Although Malhotra is pointing a well-earned finger at generics manufacturers (one look at recent headlines concerning quality issues coming from India’s generics industry supports his assertion) not every generics producer is bereft when it comes to pursuing a regulatory approved quality agenda. Uri Hillel, head of R&D Quality and Corporate Quality & Compliance for Teva Pharmaceuticals, explained in an exchange with Pharmaceutical Manufacturing that Teva has worked on implementing guidelines defining Quality by Design (QbD) guidance and has adopted the QbD philosophy in its development of generic products. “For Teva, this means understanding the products, formulations and processes in depth, and submitting appropriate applications to the authorities using a more systematic development approach.”

Achieving appropriate quality outcomes is the generally understood goal of prevailing regulatory guidance, and those companies that adopt both QbD and (ICH Q10) Pharmaceutical Quality Systems will achieve the “desired state” of pharma manufacturing. And Hallel agrees: “By implementing QbD (ICH Q8, 9) together with ICH Q10 (which is an integrated part of QbD implementation), we can reach the ultimate goal: providing uninterrupted supply of affordable, high-quality medicines to our patient. This is the desired state for the customer and for the industry, while enhanced product and process understanding will facilitate substantial efficient tech transfers, higher rates of successful validation and timely introduction of new medicines to the patients.”

The manufacturing of pharmaceutical tablets is moving from its traditional batch process to continuous processing. While chemical and other industries have successfully implemented continuous manufacturing for many years, the drug industry has been slow to change due to the impact of FDA regulation.

Emerson’s Jim Lustri explains that for pharmaceutical the financial driver for the move to continuous manufacturing is a significant reduction in capital and operating costs. A batch process typically will have capacity utilization of 35%. This is caused by a significant amount of equipment usage lost to preparation, cleaning and scheduling.

“On the other hand,” says Lustri, “a continuous process can have a capacity utilization of over 80%.” Emerson says this means a continuous process can make the same amount of production in much smaller equipment. Additionally, continuous processes require less human activity to transport materials between units, so there is a savings in manpower as well.

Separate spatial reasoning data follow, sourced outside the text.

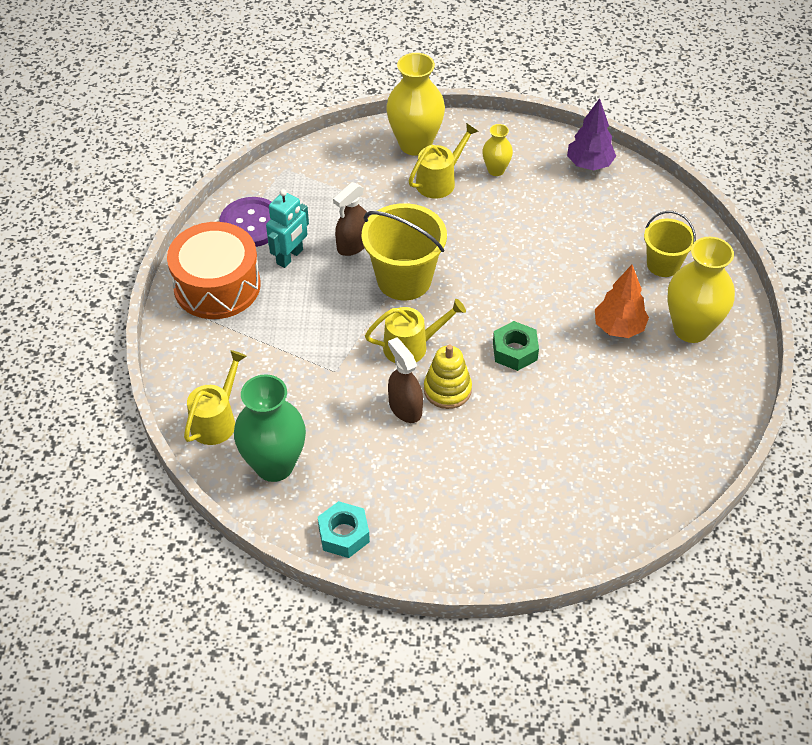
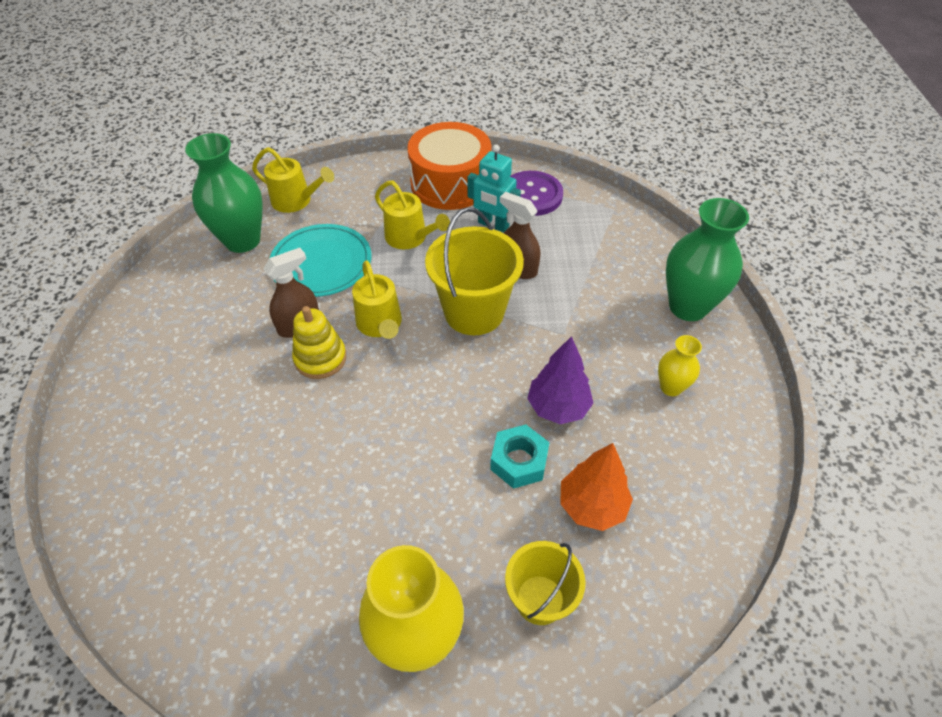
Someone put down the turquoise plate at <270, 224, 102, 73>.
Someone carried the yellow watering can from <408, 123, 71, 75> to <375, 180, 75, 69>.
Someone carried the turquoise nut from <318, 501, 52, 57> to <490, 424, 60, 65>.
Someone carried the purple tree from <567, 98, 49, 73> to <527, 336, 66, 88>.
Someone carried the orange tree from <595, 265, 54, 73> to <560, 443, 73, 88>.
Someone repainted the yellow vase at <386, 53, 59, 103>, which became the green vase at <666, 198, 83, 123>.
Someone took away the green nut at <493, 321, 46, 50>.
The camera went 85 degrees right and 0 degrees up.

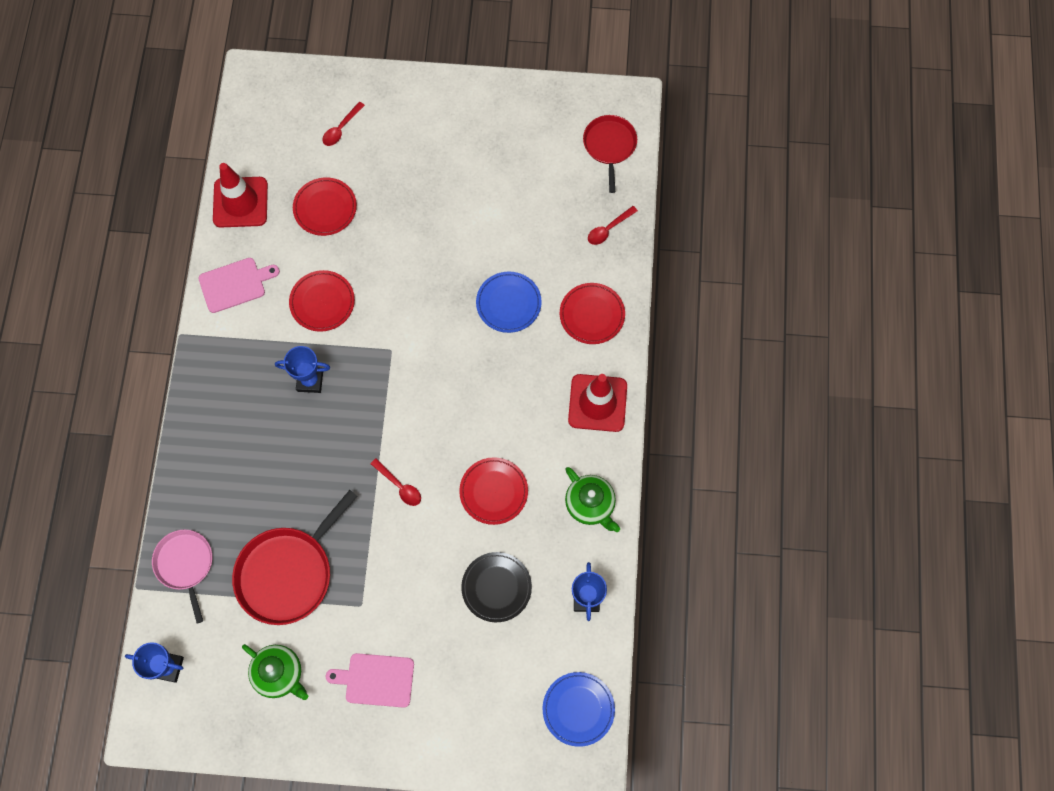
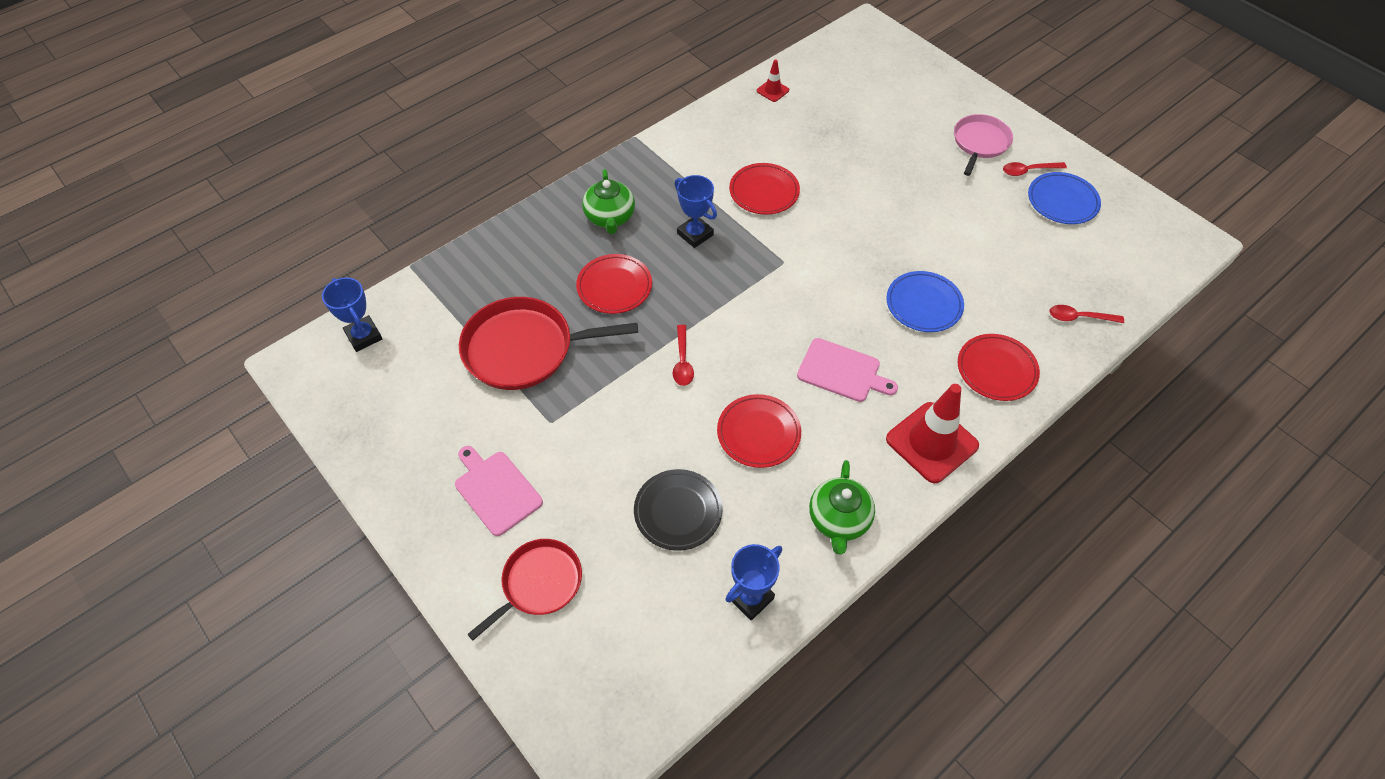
Someone carried the red pan from <583, 115, 54, 78> to <467, 539, 115, 101>.
Someone carried the red plate from <293, 177, 64, 59> to <576, 254, 76, 60>.
Someone carried the green teapot from <242, 644, 66, 56> to <582, 169, 53, 65>.
Someone scaled the red traffic cone at <213, 163, 55, 64> by 0.47.
Someone carried the pink cutting board from <199, 258, 81, 55> to <797, 338, 101, 64>.
Someone carried the pink pan from <152, 530, 60, 94> to <954, 114, 59, 62>.
Someone carried the red spoon from <322, 102, 43, 44> to <1003, 162, 64, 14>.
Someone carried the blue plate from <543, 672, 72, 75> to <1028, 172, 73, 52>.
The camera went 45 degrees right and 15 degrees down.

As demand for safe effective, high quality drugs at lower prices continues unabated, drug manufacturers and their financiers will respond because these are the market conditions in which the industry exists. Some companies will thrive and be profitable because they are adept at implementing change and instituting processes and procedures to improve the cost effectiveness and efficiency of their manufacturing operations. Others won’t be as successful and they are
already being shaken out of the Pharma universe. Regulators and politicians are adding their own pressures, but ultimately, pharmaceutical manufacturing will achieve a better state because so much is riding on the fact that they do.